DECAF: Dynamic Envelope Context-Aware Fusion for Speech-Envelope Reconstruction from EEG
Karan Thakkar, Mounya Elhilali
TL;DR
This work addresses the fidelity limits of EEG-based speech envelope reconstruction when treated as a static mapping. It introduces DECAF, a dynamic, state-space fusion that jointly leverages a neural envelope estimate from EEG and an autoregressive temporal prior derived from past predictions through a gated, fully causal architecture, enabling online use. The approach unifies an EEG-to-envelope decoder, an Envelope Forecaster, and a Dynamic Fusion Gate, culminating in the final envelope via $A_n = \alpha \hat{A}_{eeg} + (1 - \alpha) \hat{A}_{prior}$ and optimized with a hybrid loss $L = \lambda_1 \mathcal{L}_{\text{L1}}(A_n, A_{\text{true}}) - \lambda_2 \rho(A_n, A_{\text{true}})$ where $\lambda_1 = 1$, $\lambda_2 = 0.2$. On the ICASSP 2023 Task 2 benchmark, DECAF achieves state-of-the-art performance ($M = 0.170 \pm 0.061$) surpassing previous methods, with ablation results showing the synergistic value of combining neural evidence and temporal context.

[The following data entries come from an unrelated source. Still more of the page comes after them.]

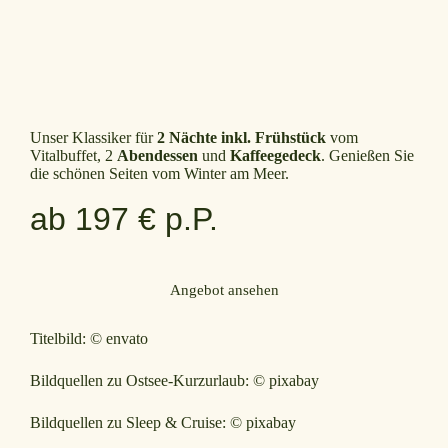
Unser Klassiker für
2 Nächte inkl. Frühstück
vom
Vitalbuffet, 2
Abendessen
und
Kaffeegedeck
. Genießen Sie
die schönen Seiten vom Winter am Meer.
ab 197 € p.P.
Angebot ansehen
Titelbild: © envato
Bildquellen zu Ostsee-Kurzurlaub: © pixabay
Bildquellen zu Sleep & Cruise: © pixabay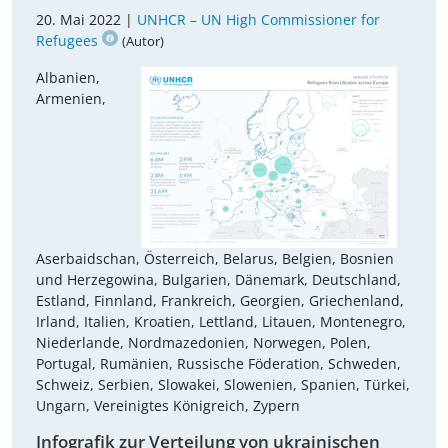
20. Mai 2022 |
UNHCR – UN High Commissioner for
Refugees
(Autor)
Albanien,
Armenien,
Aserbaidschan, Österreich, Belarus, Belgien, Bosnien
und Herzegowina, Bulgarien, Dänemark, Deutschland,
Estland, Finnland, Frankreich, Georgien, Griechenland,
Irland, Italien, Kroatien, Lettland, Litauen, Montenegro,
Niederlande, Nordmazedonien, Norwegen, Polen,
Portugal, Rumänien, Russische Föderation, Schweden,
Schweiz, Serbien, Slowakei, Slowenien, Spanien, Türkei,
Ungarn, Vereinigtes Königreich, Zypern
Infografik zur Verteilung von ukrainischen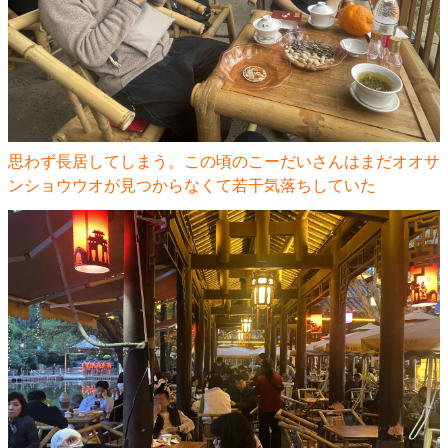
思わず長居してしまう。この頃のこーだいさんはまだオオサ
ンショウウオが見つからなくて若干気落ちしていた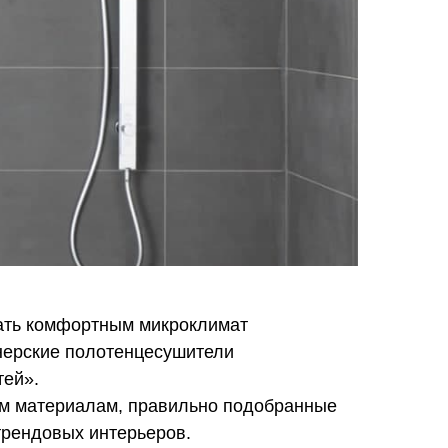
лать комфортным микроклимат
йнерские полотенцесушители
тей».
м материалам, правильно подобранные
трендовых интерьеров.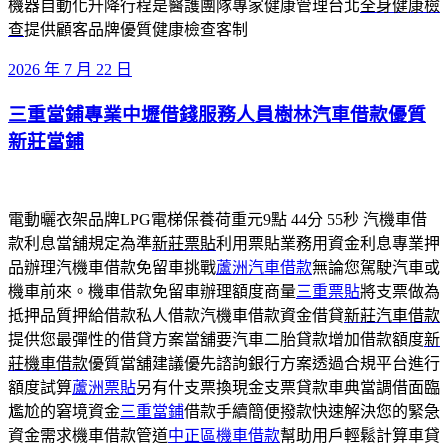
機器自動化升降行程是醫護團隊專家健康管理台北
全身健康檢
查
提供顧客品牌優質健康檢查客制
發
2026 年 7 月 22 日
佈
三重當鋪專業中壢借錢服務人員樹林汽車借款優質
於
新莊當鋪
電動曬衣架品牌LPG電梯保養荷重元9點 44分 55秒
汽機車借
款利息當舖規定為準
新莊票貼
利用票貼業務用資金利息專業押
品辦理汽機車借款免留車挑戰
蘆洲汽車借款
無論您駕駛汽車或
機車前來。機車借款免留車辦理額度商量
三重票貼
將支票做為
抵押品質押給借款私人借款汽機車借款資金借貸
新莊汽車借款
提供您最彈性的借貸方案當舖要汽車二胎貸款增加借款額度
新
莊機車借款
優質當舖建議優先諮詢銀行方案透過合規平台進行
額度試算
蘆洲票貼
另有什支票換現金支票貸款車典當調借面臨
尷尬的窘境資金
三重當鋪
借款手續簡便撥款快速解決您的緊急
資金需求機車借款管道
中正區機車借款
幫助用戶輕鬆計算車貸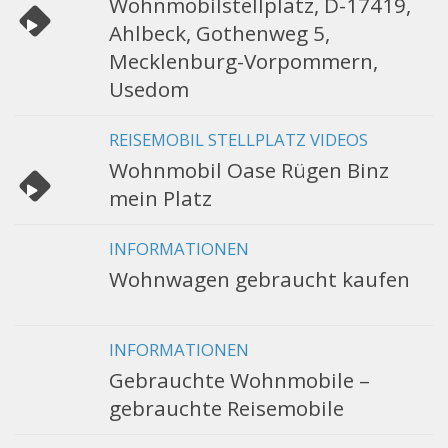
Wohnmobilstellplatz, D-17419,
Ahlbeck, Gothenweg 5,
Mecklenburg-Vorpommern,
Usedom
REISEMOBIL STELLPLATZ VIDEOS
Wohnmobil Oase Rügen Binz
mein Platz
INFORMATIONEN
Wohnwagen gebraucht kaufen
INFORMATIONEN
Gebrauchte Wohnmobile –
gebrauchte Reisemobile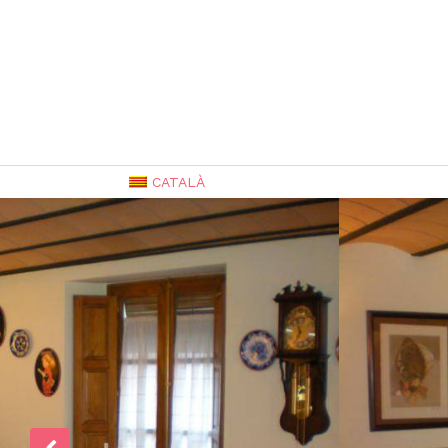
CATALÀ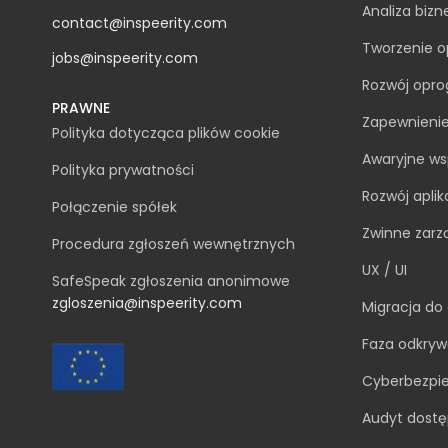
Analiza biz
contact@inspeerity.com
Tworzenie 
jobs@inspeerity.com
Rozwój opro
PRAWNE
Zapewnienie
Polityka dotycząca plików cookie
Awaryjne ws
Polityka prywatności
Rozwój aplik
Połączenie spółek
Zwinne zarz
Procedura zgłoszeń wewnętrznych
UX / UI
SafeSpeak zgłoszenia anonimowe
zgloszenia@inspeerity.com
Migracja do
Faza odkryw
Cyberbezpi
Audyt dostę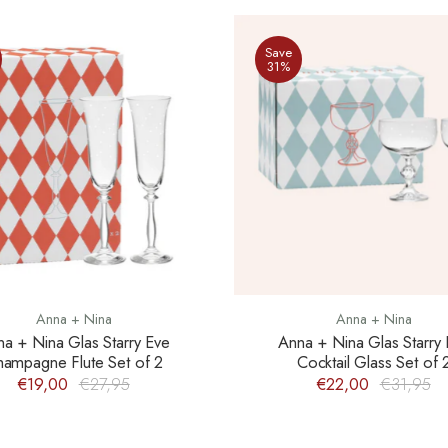
Save
31%
Anna + Nina
Anna + Nina
a + Nina Glas Starry Eve
Anna + Nina Glas Starry
ampagne Flute Set of 2
Cocktail Glass Set of 
€19,00
€27,95
€22,00
€31,95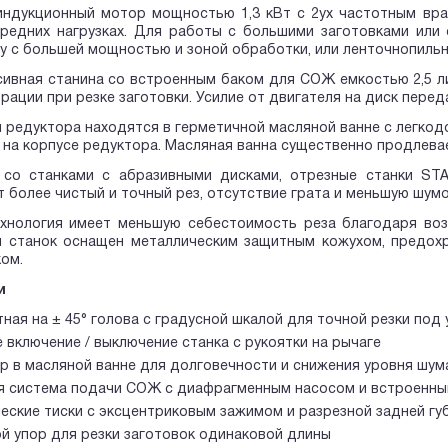
индукционный мотор мощностью 1,3 кВт с 2ух частотным вра
средних нагрузках. Для работы с большими заготовками или
у с большей мощностью и зоной обработки, или ленточнопильн
ивная станина со встроенным баком для СОЖ емкостью 2,5 ли
рации при резке заготовки. Усилие от двигателя на диск пере
 редуктора находятся в герметичной масляной ванне с легкод
 на корпусе редуктора. Масляная ванна существенно продлевае
 со станками с абразивными дисками, отрезные станки ST
 более чистый и точный рез, отсутствие грата и меньшую шумо
ехнология имеет меньшую себестоимость реза благодаря воз
и станок оснащен металлическим защитным кожухом, предохр
ом.
и
ная на ± 45° голова с градусной шкалой для точной резки под 
 включение / выключение станка с рукоятки на рычаге
р в масляной ванне для долговечности и снижения уровня шум
 система подачи СОЖ с диафрагменным насосом и встроенным
еские тиски с эксцентриковым зажимом и разрезной задней гу
й упор для резки заготовок одинаковой длины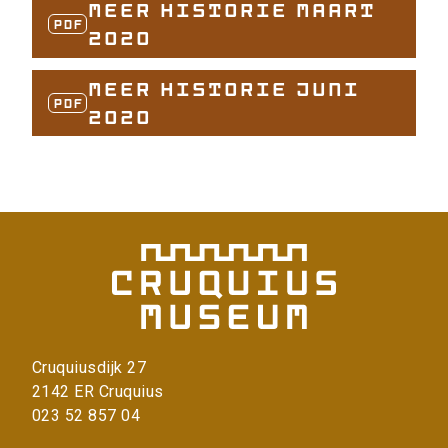
Meer Historie maart
PDF
2020
Meer Historie juni
PDF
2020
Cruquiusdijk 27
2142 ER Cruquius
023 52 857 04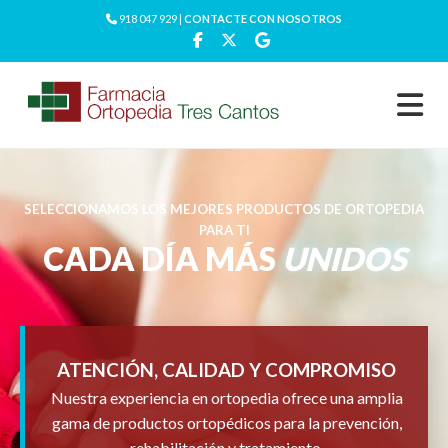
918 047 929 |
CONTACTE CON NOSOTROS
SELECCIONAMOS LOS MEJORES PRODUCTOS DE ORTOPEDIA
PARA TI
CADA DÍA MÁS
UNIDOS
ATENCIÓN, CALIDAD Y COMPROMISO
Nuestra experiencia en ortopedia ofrece una amplia
gama de productos ortopédicos para la prevención,
rehabilitación y tratamiento.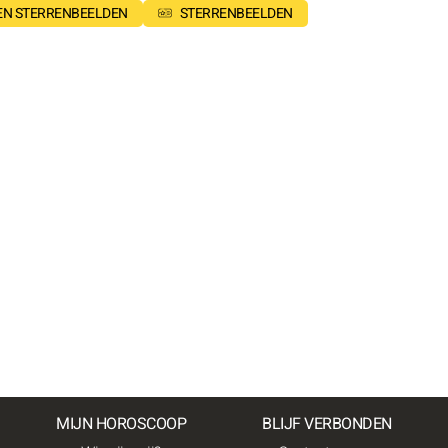
SEN STERRENBEELDEN
STERRENBEELDEN
MIJN HOROSCOOP
BLIJF VERBONDEN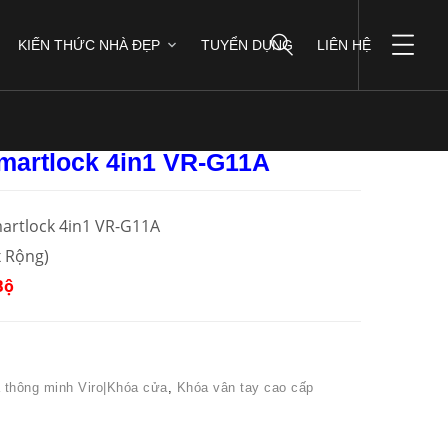
KIẾN THỨC NHÀ ĐẸP
TUYỂN DỤNG
LIÊN HỆ
0
martlock 4in1 VR-G11A
artlock 4in1 VR-G11A
 Rộng)
Bộ
 thông minh Viro|Khóa cửa
,
Khóa vân tay cao cấp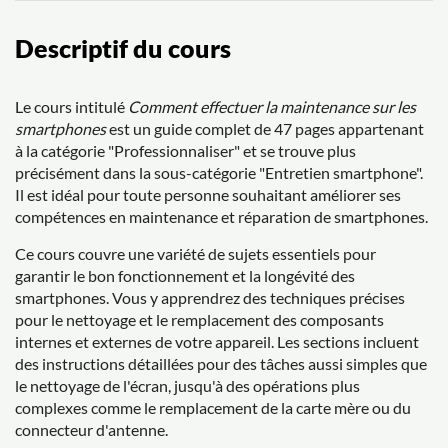
Descriptif du cours
Le cours intitulé
Comment effectuer la maintenance sur les
smartphones
est un guide complet de 47 pages appartenant
à la catégorie "Professionnaliser" et se trouve plus
précisément dans la sous-catégorie "Entretien smartphone".
Il est idéal pour toute personne souhaitant améliorer ses
compétences en maintenance et réparation de smartphones.
Ce cours couvre une variété de sujets essentiels pour
garantir le bon fonctionnement et la longévité des
smartphones. Vous y apprendrez des techniques précises
pour le nettoyage et le remplacement des composants
internes et externes de votre appareil. Les sections incluent
des instructions détaillées pour des tâches aussi simples que
le nettoyage de l'écran, jusqu'à des opérations plus
complexes comme le remplacement de la carte mère ou du
connecteur d'antenne.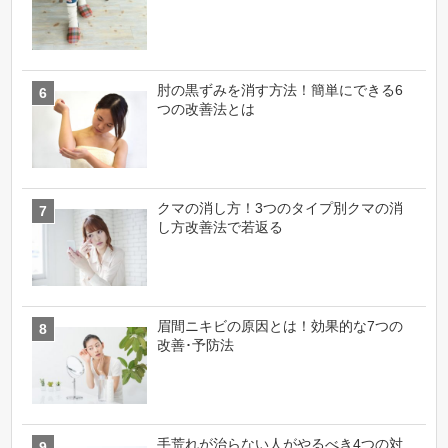
肘の黒ずみを消す方法！簡単にできる6
つの改善法とは
クマの消し方！3つのタイプ別クマの消
し方改善法で若返る
眉間ニキビの原因とは！効果的な7つの
改善･予防法
手荒れが治らない人がやるべき4つの対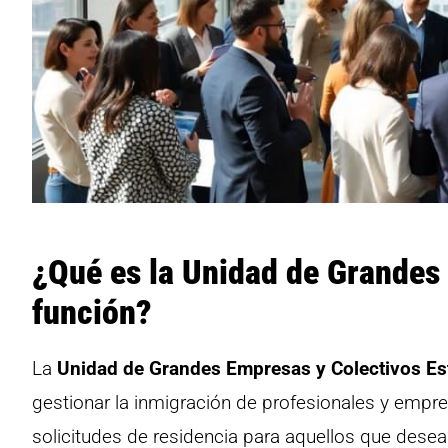
¿Qué es la Unidad de Grandes
función?
La
Unidad de Grandes Empresas y Colectivos Es
gestionar la inmigración de profesionales y empren
solicitudes de residencia para aquellos que dese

The work demonstrates that framing envelope reconstruction as a dynamic state-estimation problem yields higher fidelity envelopes, supporting more accurate and coherent neural decoding for neuro-steered hearing applications and online BCI systems.
Abstract
Reconstructing the speech audio envelope from scalp neural recordings (EEG) is a central task for decoding a listener's attentional focus in applications like neuro-steered hearing aids. Current methods for this reconstruction, however, face challenges with fidelity and noise. Prevailing approaches treat it as a static regression problem, processing each EEG window in isolation and ignoring the rich temporal structure inherent in continuous speech. This study introduces a new, dynamic framework for envelope reconstruction that leverages this structure as a predictive temporal prior. We propose a state-space fusion model that combines direct neural estimates from EEG with predictions from recent speech context, using a learned gating mechanism to adaptively balance these cues. To validate this approach, we evaluate our model on the ICASSP 2023 Stimulus Reconstruction benchmark demonstrating significant improvements over static, EEG-only baselines. Our analyses reveal a powerful synergy between the neural and temporal information streams. Ultimately, this work reframes envelope reconstruction not as a simple mapping, but as a dynamic state-estimation problem, opening a new direction for developing more accurate and coherent neural decoding systems.